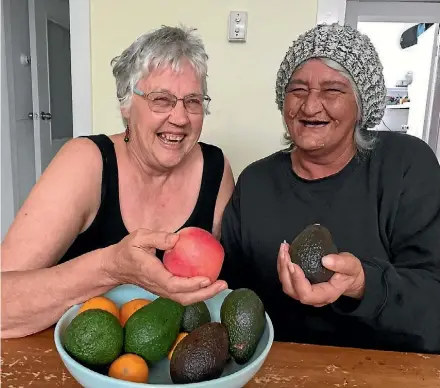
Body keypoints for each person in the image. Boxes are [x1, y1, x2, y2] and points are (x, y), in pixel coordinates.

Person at [2, 25, 234, 339]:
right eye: (161, 100)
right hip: (83, 356)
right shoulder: (85, 161)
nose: (180, 118)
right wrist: (111, 267)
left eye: (192, 101)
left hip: (174, 360)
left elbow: (217, 291)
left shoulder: (216, 169)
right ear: (126, 105)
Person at [220, 23, 440, 354]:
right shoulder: (255, 183)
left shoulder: (406, 166)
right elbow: (233, 296)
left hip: (390, 368)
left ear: (362, 104)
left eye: (332, 91)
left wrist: (362, 283)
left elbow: (433, 300)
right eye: (297, 90)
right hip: (282, 367)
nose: (309, 107)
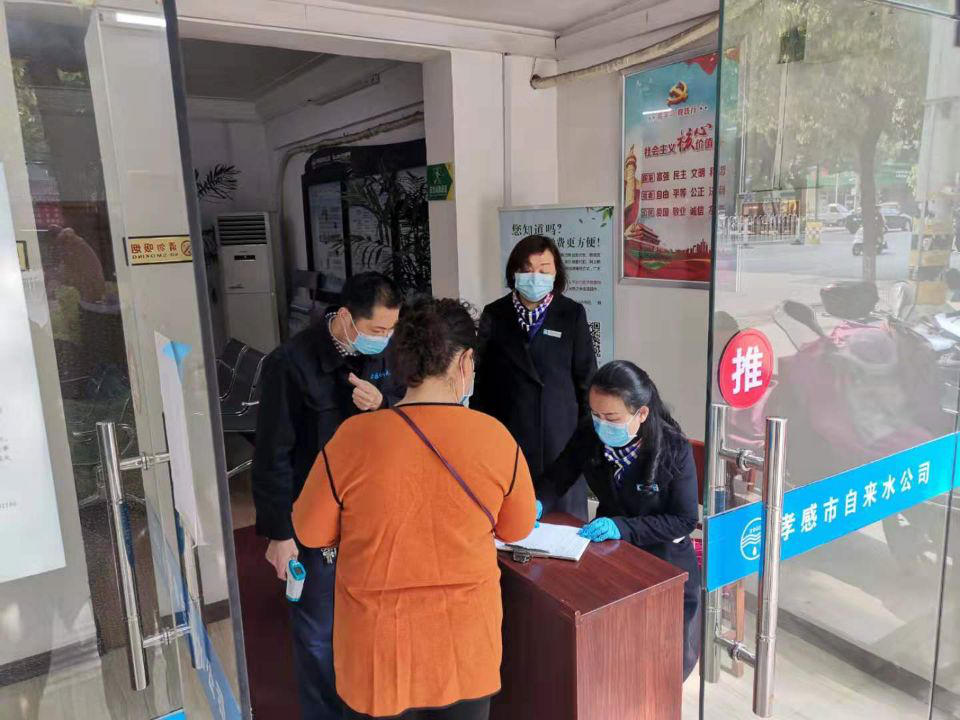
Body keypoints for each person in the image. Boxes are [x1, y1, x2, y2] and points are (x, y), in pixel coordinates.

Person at [292, 297, 537, 720]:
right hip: (465, 647)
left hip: (377, 651)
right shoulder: (495, 437)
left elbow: (310, 532)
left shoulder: (352, 438)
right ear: (465, 362)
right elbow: (516, 529)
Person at [252, 272, 403, 720]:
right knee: (318, 633)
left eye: (391, 329)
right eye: (377, 329)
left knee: (371, 621)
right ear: (346, 318)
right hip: (314, 520)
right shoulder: (290, 364)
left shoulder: (386, 353)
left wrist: (383, 405)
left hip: (372, 515)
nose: (385, 338)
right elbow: (273, 454)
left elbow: (407, 411)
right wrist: (280, 534)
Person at [542, 361, 701, 678]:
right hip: (612, 558)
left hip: (663, 563)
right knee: (613, 655)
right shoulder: (590, 435)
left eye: (611, 418)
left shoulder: (672, 448)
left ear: (641, 413)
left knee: (660, 668)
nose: (602, 425)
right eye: (595, 415)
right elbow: (559, 476)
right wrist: (535, 502)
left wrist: (622, 527)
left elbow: (683, 519)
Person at [472, 234, 597, 520]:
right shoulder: (495, 314)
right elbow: (482, 385)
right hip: (509, 438)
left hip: (560, 442)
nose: (535, 276)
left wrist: (584, 441)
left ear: (556, 273)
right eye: (527, 269)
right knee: (511, 523)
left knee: (563, 525)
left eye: (543, 269)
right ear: (514, 273)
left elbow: (587, 381)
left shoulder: (572, 314)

*TASK GOAL*. Without the pictures, repeat all the records word for word.

*ANSWER SECTION*.
Body keypoints for each person in the image. Boxes are [x1, y1, x2, y2] and points are (x, y), in pixel coordinates.

Person at [2, 25, 234, 339]:
right eye: (161, 100)
right hip: (83, 356)
right shoulder: (85, 161)
nose: (180, 118)
right wrist: (111, 267)
left eye: (192, 101)
left hip: (174, 360)
left elbow: (217, 291)
left shoulder: (216, 169)
right ear: (126, 105)
Person at [220, 23, 440, 354]:
right shoulder: (255, 183)
left shoulder: (406, 166)
right elbow: (233, 296)
left hip: (390, 368)
left ear: (362, 104)
left eye: (332, 91)
left wrist: (362, 283)
left elbow: (433, 300)
right eye: (297, 90)
right hip: (282, 367)
nose: (309, 107)
Body keypoints for each person in the image. Boxes are [x1, y1, x2, y2] and points are (x, y), in pixel coordinates.

Person at [292, 297, 537, 720]:
right hip: (465, 647)
left hip: (377, 651)
right shoulder: (495, 437)
left elbow: (310, 532)
left shoulder: (352, 438)
right ear: (465, 362)
right elbow: (516, 529)
Person at [252, 272, 403, 720]:
right knee: (318, 633)
left eye: (391, 329)
right eye: (377, 329)
left knee: (371, 621)
right ear: (346, 318)
right hip: (314, 520)
right shoulder: (290, 364)
left shoulder: (386, 353)
left wrist: (383, 405)
left hip: (372, 515)
nose: (385, 338)
right elbow: (273, 454)
left elbow: (407, 411)
right wrist: (280, 534)
Person at [542, 361, 701, 678]:
right hip: (612, 558)
left hip: (663, 563)
right knee: (613, 655)
right shoulder: (590, 435)
left eye: (611, 418)
left shoulder: (672, 448)
left ear: (641, 413)
left knee: (660, 668)
nose: (602, 425)
right eye: (595, 415)
right elbow: (559, 476)
right wrist: (535, 502)
left wrist: (622, 527)
left elbow: (683, 519)
Person at [472, 234, 597, 520]:
right shoulder: (495, 314)
right elbow: (482, 385)
right hip: (509, 438)
left hip: (560, 442)
nose: (535, 276)
left wrist: (584, 441)
left ear: (556, 273)
right eye: (527, 269)
right knee: (511, 523)
left knee: (563, 525)
left eye: (543, 269)
right ear: (514, 273)
left elbow: (587, 381)
left shoulder: (572, 314)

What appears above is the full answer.